Questa precisazione della Federazione Italiana per il Superamento dell’Handicap, per bocca del suo presidente Pietro Barbieri, si unisce ad un doppio appello: al Comitato 16 novembre, affinché vengano sospese le iniziative più estreme che possono mettere a rischio immediato vite umane, ed alla Maggioranza, affinché venga compiuto un ulteriore sforzo per il finanziamento del Fondo per le politiche sociali e del Fondo per la non autosufficienza, strumenti essenziali per la qualità della vita delle persone.

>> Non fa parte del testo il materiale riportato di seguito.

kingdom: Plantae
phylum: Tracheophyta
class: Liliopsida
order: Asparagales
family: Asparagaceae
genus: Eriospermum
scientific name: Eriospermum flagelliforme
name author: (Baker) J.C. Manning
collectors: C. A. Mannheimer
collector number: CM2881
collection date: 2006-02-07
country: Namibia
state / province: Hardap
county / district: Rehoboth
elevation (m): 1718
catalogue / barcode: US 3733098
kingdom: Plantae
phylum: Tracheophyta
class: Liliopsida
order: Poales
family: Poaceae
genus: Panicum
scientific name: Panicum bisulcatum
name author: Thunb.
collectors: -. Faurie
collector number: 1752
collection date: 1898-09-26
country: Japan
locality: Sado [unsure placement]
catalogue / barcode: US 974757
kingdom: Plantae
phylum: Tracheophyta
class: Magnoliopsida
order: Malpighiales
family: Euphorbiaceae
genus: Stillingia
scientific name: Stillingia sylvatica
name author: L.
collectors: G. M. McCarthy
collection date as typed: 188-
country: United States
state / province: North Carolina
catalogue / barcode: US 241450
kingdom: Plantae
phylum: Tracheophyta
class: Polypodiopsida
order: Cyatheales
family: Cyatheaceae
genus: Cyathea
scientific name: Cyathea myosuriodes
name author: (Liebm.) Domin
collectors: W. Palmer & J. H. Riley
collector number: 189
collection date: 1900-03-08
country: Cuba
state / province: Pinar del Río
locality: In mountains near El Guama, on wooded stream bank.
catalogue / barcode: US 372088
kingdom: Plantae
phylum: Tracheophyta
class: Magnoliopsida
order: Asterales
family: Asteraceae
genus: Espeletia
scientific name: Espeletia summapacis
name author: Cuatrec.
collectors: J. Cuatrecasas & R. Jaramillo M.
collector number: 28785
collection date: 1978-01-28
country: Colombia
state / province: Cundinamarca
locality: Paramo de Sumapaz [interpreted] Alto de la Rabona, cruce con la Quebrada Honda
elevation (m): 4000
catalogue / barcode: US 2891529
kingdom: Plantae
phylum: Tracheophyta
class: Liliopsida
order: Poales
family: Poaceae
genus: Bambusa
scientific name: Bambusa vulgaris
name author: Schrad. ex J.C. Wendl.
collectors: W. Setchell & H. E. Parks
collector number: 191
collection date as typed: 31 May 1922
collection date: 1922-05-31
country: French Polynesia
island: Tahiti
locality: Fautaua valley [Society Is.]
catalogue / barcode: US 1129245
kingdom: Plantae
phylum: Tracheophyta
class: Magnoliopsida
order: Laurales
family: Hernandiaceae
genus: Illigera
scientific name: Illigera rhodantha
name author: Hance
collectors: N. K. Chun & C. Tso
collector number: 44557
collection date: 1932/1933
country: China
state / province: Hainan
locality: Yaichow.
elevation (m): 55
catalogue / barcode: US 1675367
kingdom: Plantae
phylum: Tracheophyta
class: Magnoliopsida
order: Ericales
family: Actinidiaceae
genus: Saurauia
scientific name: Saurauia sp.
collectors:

Dopo gli ultimi emendamenti in Commissione Bilancio sarebbero previsti 300 milioni aggiuntivi, per il solo 2013, per le politiche sociali, e 200 per la non autosufficienza. Lo sforzo è minimo. Il Fondo per le politiche sociali era, nel 2008, di 900 milioni. Quello per la non autosufficienza, alla sua costituzione, ammontava a 400 milioni ed era già considerato insufficiente alle reali esigenze.

La Commissione Affari Sociali aveva approvato una serie di emendamenti, poi vanificati in Commissione Bilancio, che andavano nella direzione di rilanciare tutti i Fondi sociali. Un passaggio che riteniamo essenziale per iniziare una riflessione più complessiva sul welfare in Italia. Da quegli emendamenti la FISH chiede di ripartire evitando risposte parziali ed inadeguate.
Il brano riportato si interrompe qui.